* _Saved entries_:
☆ ☆ ☆

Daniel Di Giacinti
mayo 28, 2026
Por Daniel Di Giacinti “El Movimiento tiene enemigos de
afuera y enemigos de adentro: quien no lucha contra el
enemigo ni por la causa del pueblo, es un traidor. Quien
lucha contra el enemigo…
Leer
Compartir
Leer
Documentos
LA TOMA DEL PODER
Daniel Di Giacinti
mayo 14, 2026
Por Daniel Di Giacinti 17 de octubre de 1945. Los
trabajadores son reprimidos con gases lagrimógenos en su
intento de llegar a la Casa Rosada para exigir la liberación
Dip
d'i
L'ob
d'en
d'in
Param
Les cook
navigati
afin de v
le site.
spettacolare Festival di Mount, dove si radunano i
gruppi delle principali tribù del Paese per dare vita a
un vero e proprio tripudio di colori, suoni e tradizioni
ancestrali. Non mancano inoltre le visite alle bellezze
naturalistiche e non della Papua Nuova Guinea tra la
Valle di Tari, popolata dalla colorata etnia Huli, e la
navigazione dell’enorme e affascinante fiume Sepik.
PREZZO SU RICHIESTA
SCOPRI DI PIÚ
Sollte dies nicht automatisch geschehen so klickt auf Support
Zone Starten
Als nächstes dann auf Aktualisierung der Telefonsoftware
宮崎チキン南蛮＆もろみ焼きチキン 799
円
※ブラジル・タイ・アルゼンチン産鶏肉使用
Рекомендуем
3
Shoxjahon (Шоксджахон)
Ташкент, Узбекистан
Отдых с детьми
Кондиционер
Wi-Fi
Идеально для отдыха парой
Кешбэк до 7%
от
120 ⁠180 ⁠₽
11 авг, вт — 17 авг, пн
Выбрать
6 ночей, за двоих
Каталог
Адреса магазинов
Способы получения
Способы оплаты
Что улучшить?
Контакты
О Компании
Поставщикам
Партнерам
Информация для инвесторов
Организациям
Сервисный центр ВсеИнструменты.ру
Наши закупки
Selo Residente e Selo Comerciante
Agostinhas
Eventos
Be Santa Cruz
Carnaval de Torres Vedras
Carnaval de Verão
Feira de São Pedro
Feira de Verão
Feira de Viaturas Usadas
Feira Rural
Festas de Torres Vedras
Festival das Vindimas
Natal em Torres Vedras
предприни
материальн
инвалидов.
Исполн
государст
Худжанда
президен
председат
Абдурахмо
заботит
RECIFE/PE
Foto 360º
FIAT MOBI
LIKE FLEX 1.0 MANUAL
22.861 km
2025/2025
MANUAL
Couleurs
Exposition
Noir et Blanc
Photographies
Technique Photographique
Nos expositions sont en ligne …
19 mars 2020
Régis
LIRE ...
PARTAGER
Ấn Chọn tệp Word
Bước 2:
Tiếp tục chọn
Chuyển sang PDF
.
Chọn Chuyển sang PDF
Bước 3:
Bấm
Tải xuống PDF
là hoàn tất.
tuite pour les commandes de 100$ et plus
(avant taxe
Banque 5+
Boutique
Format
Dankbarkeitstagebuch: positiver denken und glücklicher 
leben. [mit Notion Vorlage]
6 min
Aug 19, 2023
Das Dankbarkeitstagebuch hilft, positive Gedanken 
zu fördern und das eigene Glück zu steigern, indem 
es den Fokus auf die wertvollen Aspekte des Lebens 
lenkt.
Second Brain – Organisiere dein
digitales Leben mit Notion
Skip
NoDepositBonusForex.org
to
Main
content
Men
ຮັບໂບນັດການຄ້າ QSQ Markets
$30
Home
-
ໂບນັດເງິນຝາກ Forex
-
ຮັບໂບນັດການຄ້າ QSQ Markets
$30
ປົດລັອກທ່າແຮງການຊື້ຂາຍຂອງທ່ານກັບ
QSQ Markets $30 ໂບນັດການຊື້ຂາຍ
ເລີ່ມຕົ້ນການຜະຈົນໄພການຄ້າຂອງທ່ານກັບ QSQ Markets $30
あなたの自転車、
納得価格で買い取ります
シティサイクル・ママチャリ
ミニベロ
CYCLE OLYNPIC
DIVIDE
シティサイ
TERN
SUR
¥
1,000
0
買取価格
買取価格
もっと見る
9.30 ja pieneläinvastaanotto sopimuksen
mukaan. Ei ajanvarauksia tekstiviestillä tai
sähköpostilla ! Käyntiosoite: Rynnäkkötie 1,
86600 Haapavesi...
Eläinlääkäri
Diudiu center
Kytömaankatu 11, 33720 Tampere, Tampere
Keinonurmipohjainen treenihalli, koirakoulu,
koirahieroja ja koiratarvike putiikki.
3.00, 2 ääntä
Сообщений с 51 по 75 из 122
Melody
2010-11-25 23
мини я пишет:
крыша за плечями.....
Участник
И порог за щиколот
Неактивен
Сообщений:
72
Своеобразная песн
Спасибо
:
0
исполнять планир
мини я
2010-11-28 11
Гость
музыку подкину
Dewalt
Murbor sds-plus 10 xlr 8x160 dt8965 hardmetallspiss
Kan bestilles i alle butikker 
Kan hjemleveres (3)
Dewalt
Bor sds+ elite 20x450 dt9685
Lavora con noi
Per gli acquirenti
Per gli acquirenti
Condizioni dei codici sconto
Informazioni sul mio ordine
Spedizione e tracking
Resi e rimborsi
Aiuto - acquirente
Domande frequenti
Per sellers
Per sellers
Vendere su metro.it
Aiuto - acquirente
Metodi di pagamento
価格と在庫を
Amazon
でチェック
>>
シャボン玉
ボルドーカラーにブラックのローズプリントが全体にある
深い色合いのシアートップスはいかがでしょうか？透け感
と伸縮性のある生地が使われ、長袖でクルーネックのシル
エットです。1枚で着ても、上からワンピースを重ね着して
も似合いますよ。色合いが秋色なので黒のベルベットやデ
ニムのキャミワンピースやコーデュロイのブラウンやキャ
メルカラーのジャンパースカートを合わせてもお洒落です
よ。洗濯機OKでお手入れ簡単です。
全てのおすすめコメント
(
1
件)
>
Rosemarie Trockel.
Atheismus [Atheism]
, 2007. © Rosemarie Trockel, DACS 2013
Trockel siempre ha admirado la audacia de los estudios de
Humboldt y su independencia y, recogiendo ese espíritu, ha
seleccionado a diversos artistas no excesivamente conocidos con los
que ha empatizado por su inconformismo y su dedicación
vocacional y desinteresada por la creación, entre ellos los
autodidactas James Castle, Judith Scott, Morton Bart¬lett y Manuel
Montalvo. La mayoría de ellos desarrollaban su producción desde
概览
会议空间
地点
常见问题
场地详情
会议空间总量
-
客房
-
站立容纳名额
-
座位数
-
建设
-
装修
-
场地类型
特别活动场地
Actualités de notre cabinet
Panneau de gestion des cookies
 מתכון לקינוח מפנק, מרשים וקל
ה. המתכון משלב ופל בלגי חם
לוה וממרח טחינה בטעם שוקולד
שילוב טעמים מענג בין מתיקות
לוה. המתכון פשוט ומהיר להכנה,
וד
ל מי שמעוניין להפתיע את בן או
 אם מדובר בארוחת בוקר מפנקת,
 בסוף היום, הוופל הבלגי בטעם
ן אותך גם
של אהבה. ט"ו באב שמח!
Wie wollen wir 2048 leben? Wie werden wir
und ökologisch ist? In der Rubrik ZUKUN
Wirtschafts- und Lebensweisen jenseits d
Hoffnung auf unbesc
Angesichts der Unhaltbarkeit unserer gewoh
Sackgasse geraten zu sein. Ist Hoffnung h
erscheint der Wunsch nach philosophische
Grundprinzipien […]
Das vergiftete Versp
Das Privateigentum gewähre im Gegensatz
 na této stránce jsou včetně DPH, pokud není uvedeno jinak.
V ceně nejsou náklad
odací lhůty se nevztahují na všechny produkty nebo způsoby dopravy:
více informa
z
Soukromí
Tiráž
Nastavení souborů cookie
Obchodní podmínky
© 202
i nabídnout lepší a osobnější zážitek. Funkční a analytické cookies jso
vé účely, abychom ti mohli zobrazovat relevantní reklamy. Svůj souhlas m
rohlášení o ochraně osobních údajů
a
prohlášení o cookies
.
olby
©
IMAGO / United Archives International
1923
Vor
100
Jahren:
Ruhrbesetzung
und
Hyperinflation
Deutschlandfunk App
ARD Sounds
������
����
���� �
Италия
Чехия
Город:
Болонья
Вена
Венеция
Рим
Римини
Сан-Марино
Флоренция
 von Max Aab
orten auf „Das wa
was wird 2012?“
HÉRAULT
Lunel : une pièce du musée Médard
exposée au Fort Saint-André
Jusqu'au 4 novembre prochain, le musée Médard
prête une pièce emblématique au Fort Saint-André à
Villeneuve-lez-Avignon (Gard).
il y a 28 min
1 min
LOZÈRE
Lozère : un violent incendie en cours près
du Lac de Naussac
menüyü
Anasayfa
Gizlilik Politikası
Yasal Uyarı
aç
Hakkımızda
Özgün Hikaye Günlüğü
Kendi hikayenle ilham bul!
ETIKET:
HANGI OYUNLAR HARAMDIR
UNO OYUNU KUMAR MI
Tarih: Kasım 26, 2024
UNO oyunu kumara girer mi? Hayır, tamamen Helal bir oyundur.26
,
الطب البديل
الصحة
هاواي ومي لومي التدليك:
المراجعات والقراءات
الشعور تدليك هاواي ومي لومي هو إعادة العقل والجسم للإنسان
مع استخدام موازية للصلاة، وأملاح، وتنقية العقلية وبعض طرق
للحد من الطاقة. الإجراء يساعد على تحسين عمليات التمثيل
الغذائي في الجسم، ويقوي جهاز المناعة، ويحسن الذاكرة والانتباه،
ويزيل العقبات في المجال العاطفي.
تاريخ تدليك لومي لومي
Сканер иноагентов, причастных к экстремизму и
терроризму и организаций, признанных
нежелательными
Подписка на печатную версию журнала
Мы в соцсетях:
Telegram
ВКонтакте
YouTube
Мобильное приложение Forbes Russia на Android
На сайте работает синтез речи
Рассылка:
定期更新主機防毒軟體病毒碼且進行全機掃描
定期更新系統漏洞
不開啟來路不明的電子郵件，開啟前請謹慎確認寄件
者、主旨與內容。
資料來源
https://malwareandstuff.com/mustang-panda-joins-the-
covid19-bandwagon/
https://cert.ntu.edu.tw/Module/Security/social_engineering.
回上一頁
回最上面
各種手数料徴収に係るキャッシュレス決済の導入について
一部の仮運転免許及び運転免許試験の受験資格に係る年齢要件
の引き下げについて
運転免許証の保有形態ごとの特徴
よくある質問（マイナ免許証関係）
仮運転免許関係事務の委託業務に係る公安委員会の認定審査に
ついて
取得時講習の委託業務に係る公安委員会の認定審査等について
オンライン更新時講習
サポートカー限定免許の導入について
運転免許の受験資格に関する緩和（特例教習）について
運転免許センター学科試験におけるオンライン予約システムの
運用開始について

☆ ☆ ☆

* _What is being asked_:
Return every line of the listing that contains the string "sang". Treat uppercase and lowercase letters as different.

* _Task answer_:
Chuyển sang PDF
Chọn Chuyển sang PDF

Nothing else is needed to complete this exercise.